--- RECORD EXTRACTS Enclosed Below ---
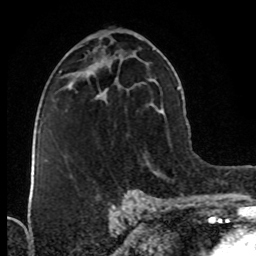
Breast MRI (dynamic contrast-enhanced), one axial slice; position 43 of 76 along the scan axis; cropped to one breast; dynamic contrast-enhanced series, time point 2 of 8 at this slice position (early post-contrast); 1.5 T; TE 4.2 ms, TR 7 ms; 256 × 256 image matrix, field of view 160 × 160 mm. Female patient.
Annotated regions visible in this slice (semi-automatically segmented with operator editing):
- enhancing-tissue mask used for the functional tumour volume (all voxels passing the contrast-enhancement thresholds inside the analysis volume; usually the tumour): bounding box [x1, y1, x2, y2] px = [96, 93, 100, 97]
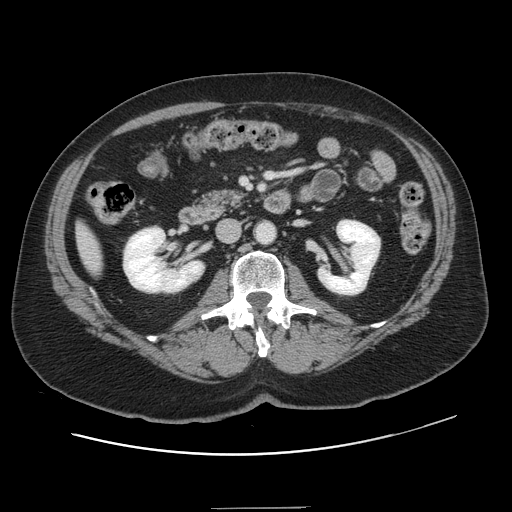
Contrast-enhanced abdominal CT, one axial slice. Position 47 of 143 along the scan axis. 120 kVp. Intravenous contrast given. Soft-tissue window (W 400 / L 40 HU). 512 × 512 image matrix. Case-level facts recorded for this patient, not image findings: patient: female, age 53 years at operation; diagnosis: colorectal cancer liver metastases, imaged before liver resection; multiple liver metastases: yes; largest metastasis: 2.7 cm; chemotherapy before resection: yes.
Annotated regions visible in this slice (manually delineated by an expert):
- liver: box from (x=78, y=227) to (x=101, y=272) px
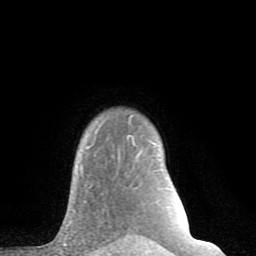
Breast MRI (dynamic contrast-enhanced), one axial slice; position 68 of 80 along the scan axis; cropped to one breast; dynamic contrast-enhanced series, time point 2 of 8 at this slice position (early post-contrast); 1.5 T; TE 2.6 ms, TR 6 ms; 2 mm slice thickness; 256 × 256 image matrix, field of view 160 × 160 mm. Female patient.
Annotated regions visible in this slice (semi-automatically segmented with operator editing):
- enhancing-tissue mask used for the functional tumour volume (all voxels passing the contrast-enhancement thresholds inside the analysis volume; usually the tumour): bounding box <82,142,155,176> (left, top, right, bottom; pixels)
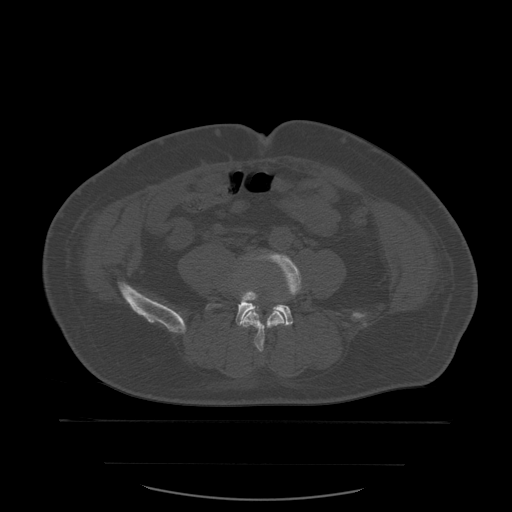
CT including the spine, one axial slice. Slice 152 of 590 in the series (ordered by position). Bone window (W 1800 / L 400 HU). 512 × 512 image matrix. Patient age 71 years. Case-level facts recorded for this patient, not image findings: primary cancer: lung; vertebrae with lytic lesions (as recorded): T1, T2, L5, S1.
Outlined on this slice (semi-automatic segmentation, software-assisted and operator-edited):
- L4 vertebra: bounding box (x1, y1, x2, y2) in pixels: (243, 251, 302, 352)
- L5 vertebra: (207, 287, 294, 327)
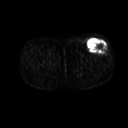
FDG PET of an extremity soft-tissue mass (from a PET/CT study), one axial slice; 128 × 128 image matrix, field of view 500 × 500 mm. Patient: male, 64 years. From the clinical record (not read from this slice): histological type: extraskeletal osteosarcoma; grade: high; site of the primary tumour: right thigh.
Outlined on this slice (expert contour drawn on MRI and transferred to this co-registered scan by the dataset authors):
- gross tumour volume (mass): box from (x=87, y=39) to (x=107, y=53) px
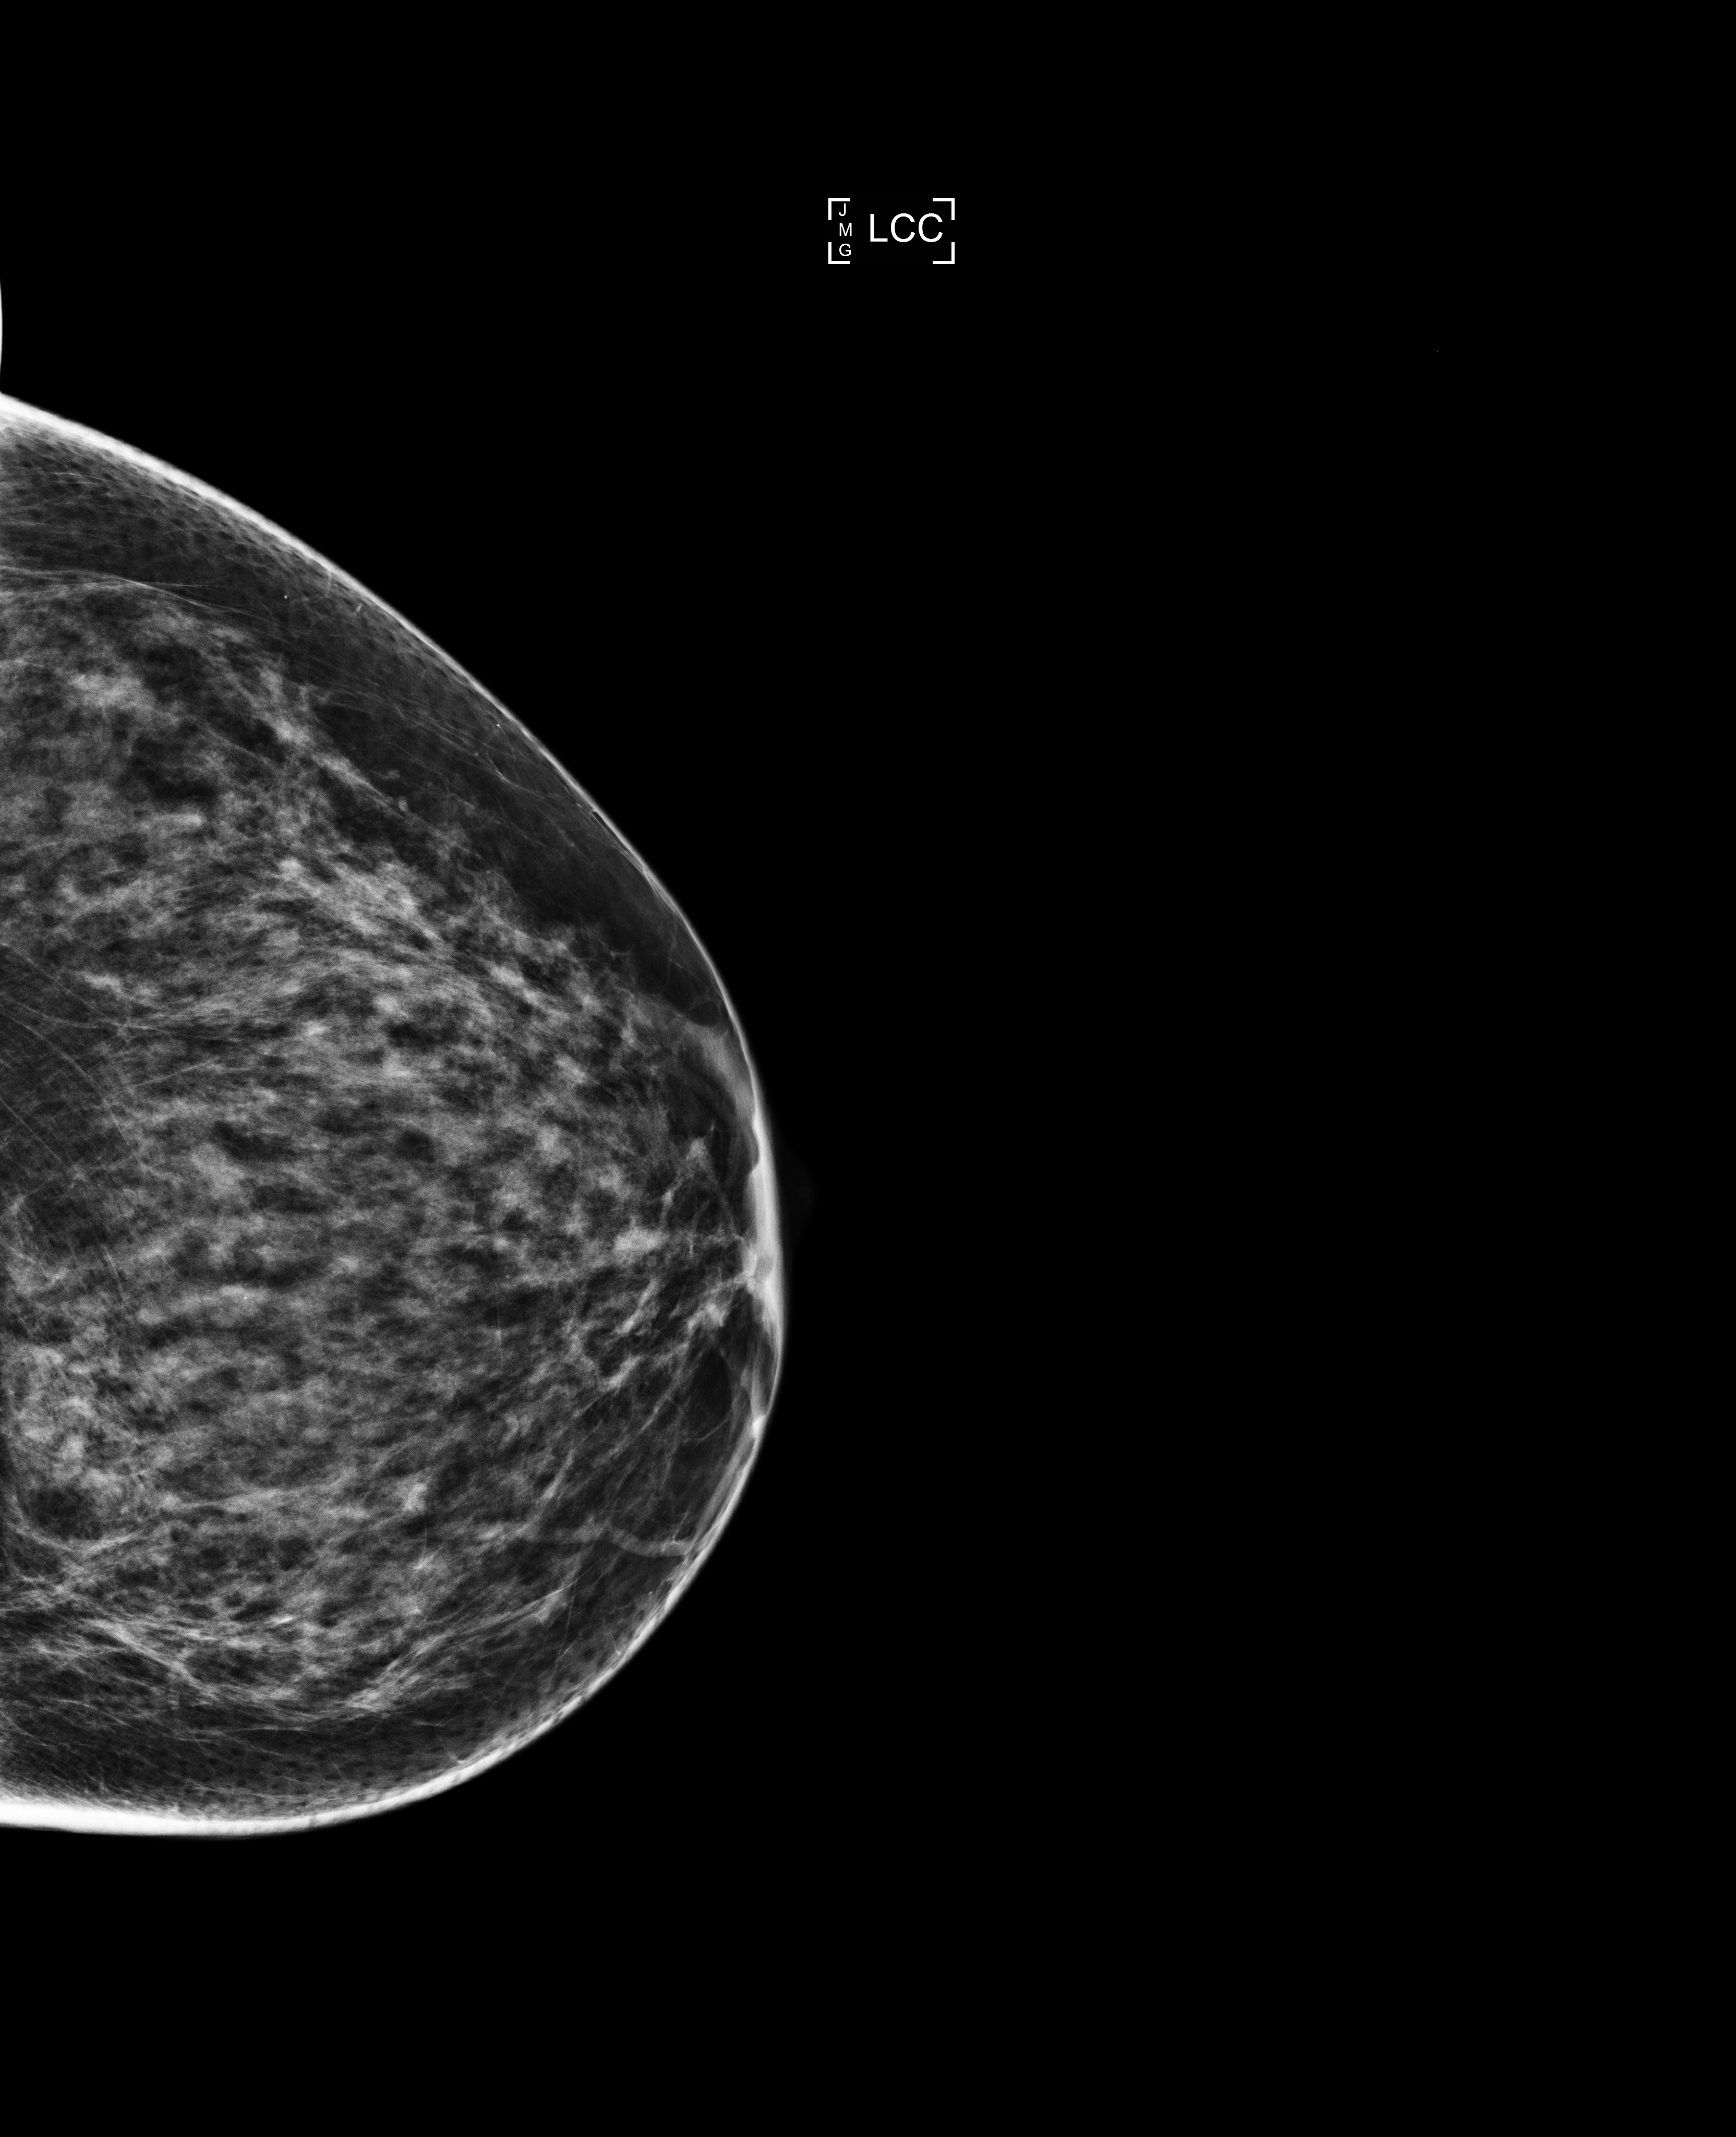
Digital mammogram (FFDM); left breast; cranio-caudal projection; screening examination. Patient: female, 55 years.
BI-RADS breast density category at the screening exam (both breasts, scale 1–4): 3. Final BI-RADS assessment for this screening round (tomosynthesis exam, both breasts): category 1. Recall: no recall after this screen.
--- End of Enclosed RECORD EXTRACTS ---
- [WHAT THE EXERCISE ASKS]: Find each line in the records holding the string "screening" and show it.

- [ANSWER BOX]:
Digital mammogram (FFDM); left breast; cranio-caudal projection; screening examination. Patient: female, 55 years.
BI-RADS breast density category at the screening exam (both breasts, scale 1–4): 3. Final BI-RADS assessment for this screening round (tomosynthesis exam, both breasts): category 1. Recall: no recall after this screen.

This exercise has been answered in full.